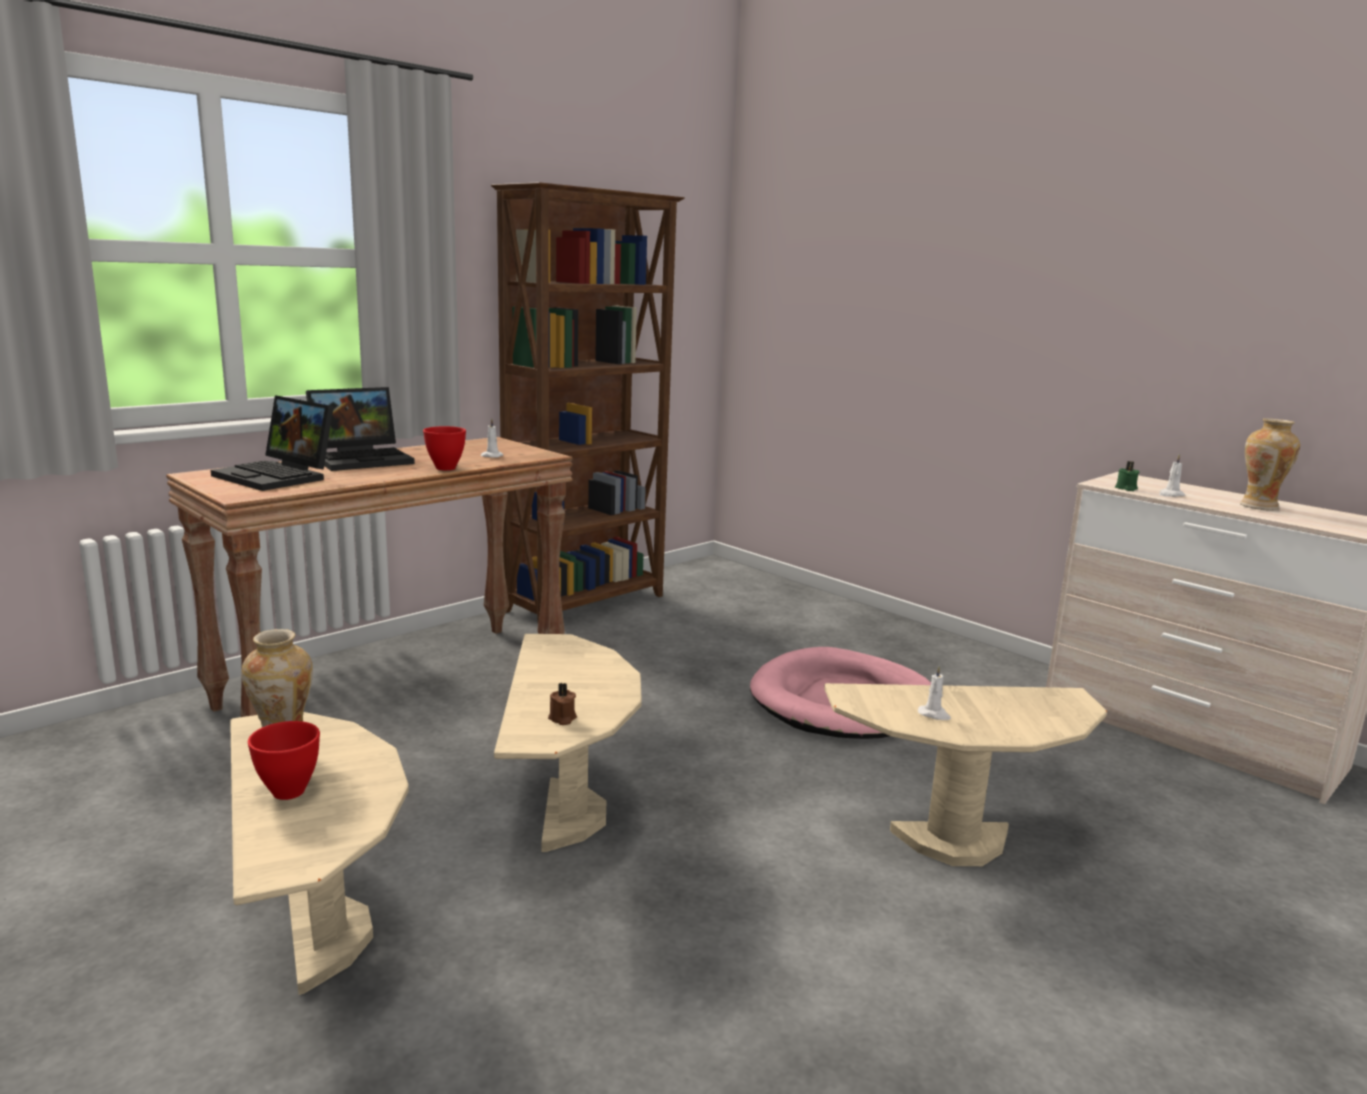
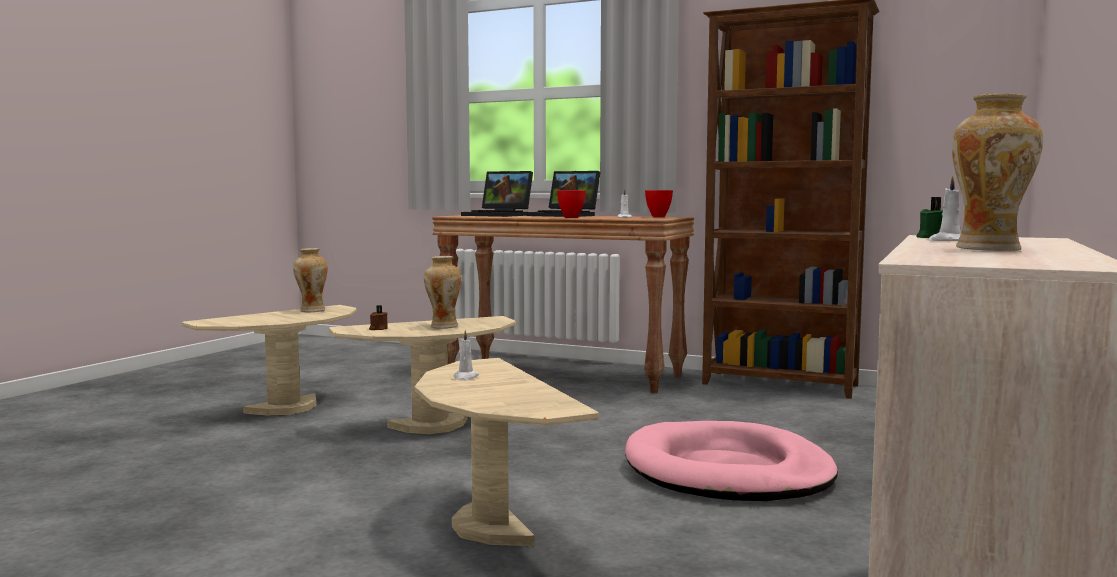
camera: 70 degrees right, 10 degrees down
laptop [211,395,334,491] -> laptop turned 75 degrees counterclockwise [461,171,533,217]
red bowl [248,721,320,800] -> red bowl moved to [645,190,673,217]
none -> vase [424,256,462,329]

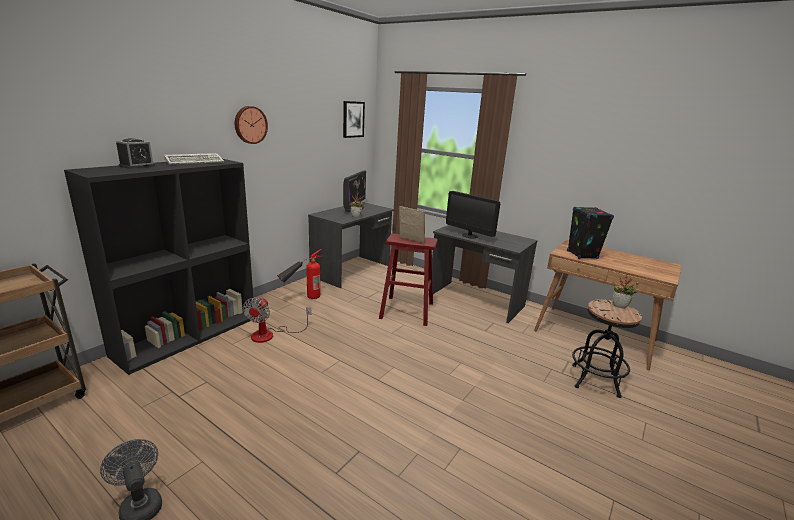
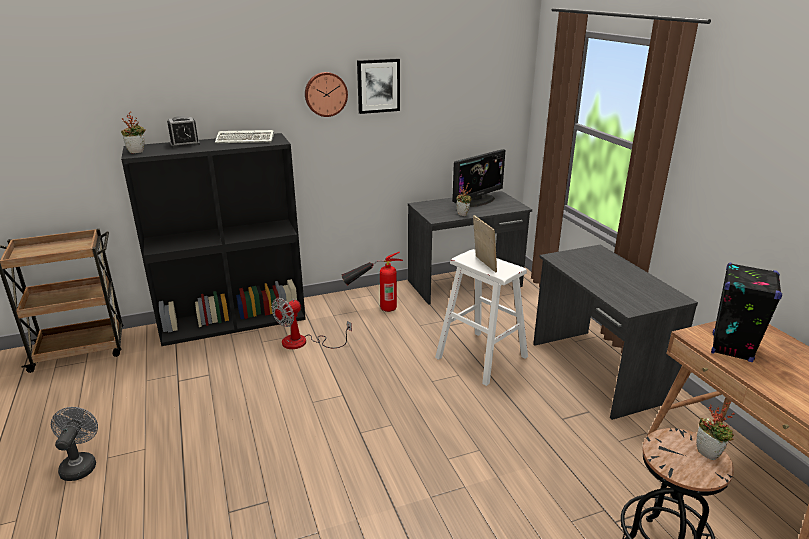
camera: 35 degrees right, 5 degrees up
picture [343,101,365,138] -> picture moved to [357,59,400,114]
red stool [379,234,438,326] -> white stool [435,249,528,386]
monitor [446,191,500,238] -> none
none -> potted plant [121,112,146,153]

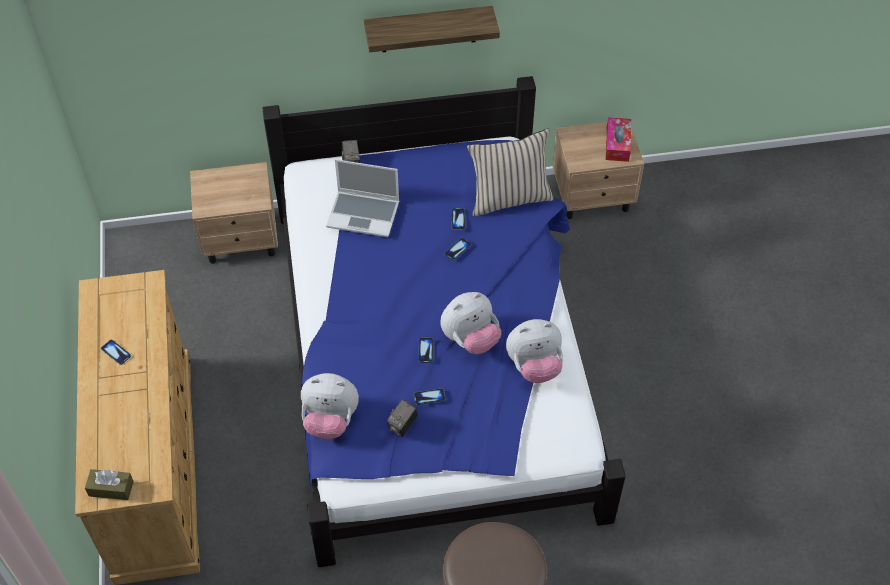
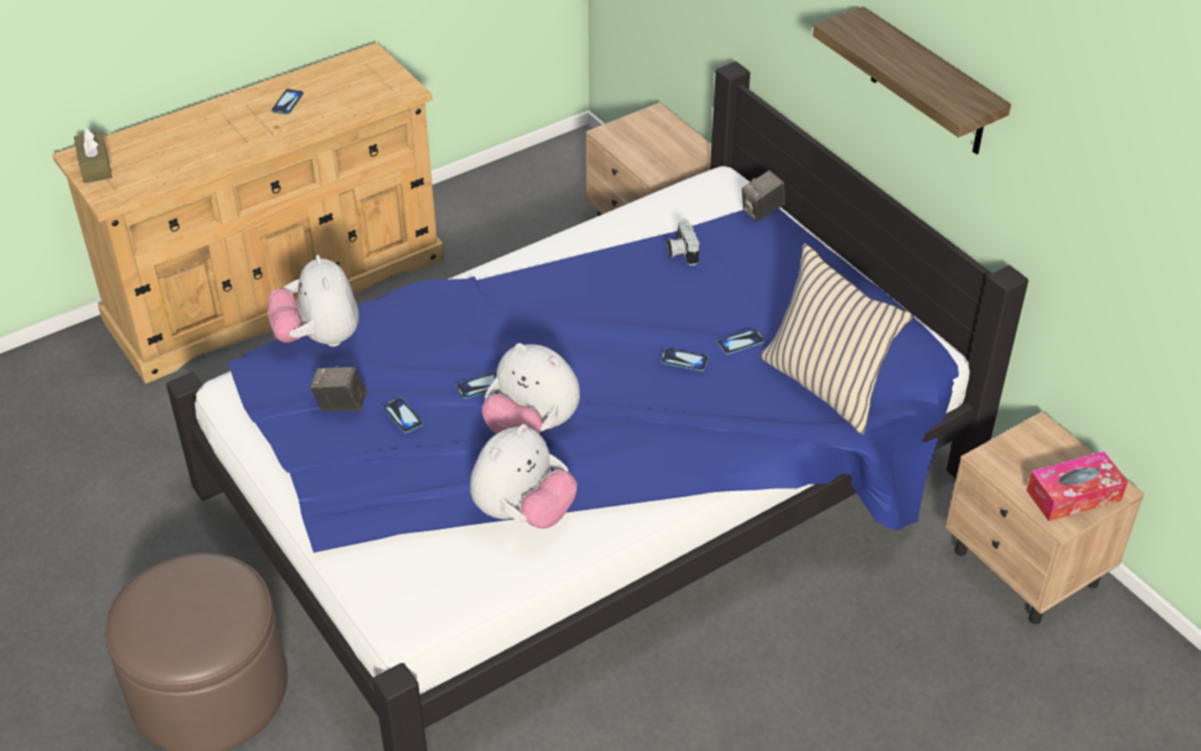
camera: 65 degrees right, 10 degrees down
laptop [326,159,399,237] -> camera [667,218,700,265]
plush toy [506,319,563,383] -> plush toy turned 105 degrees counterclockwise [470,424,577,528]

Task: Each line above that has the word "right" must be copied.

Response area:
camera: 70 degrees right, 10 degrees down
camera: 35 degrees right, 5 degrees up
camera: 65 degrees right, 10 degrees down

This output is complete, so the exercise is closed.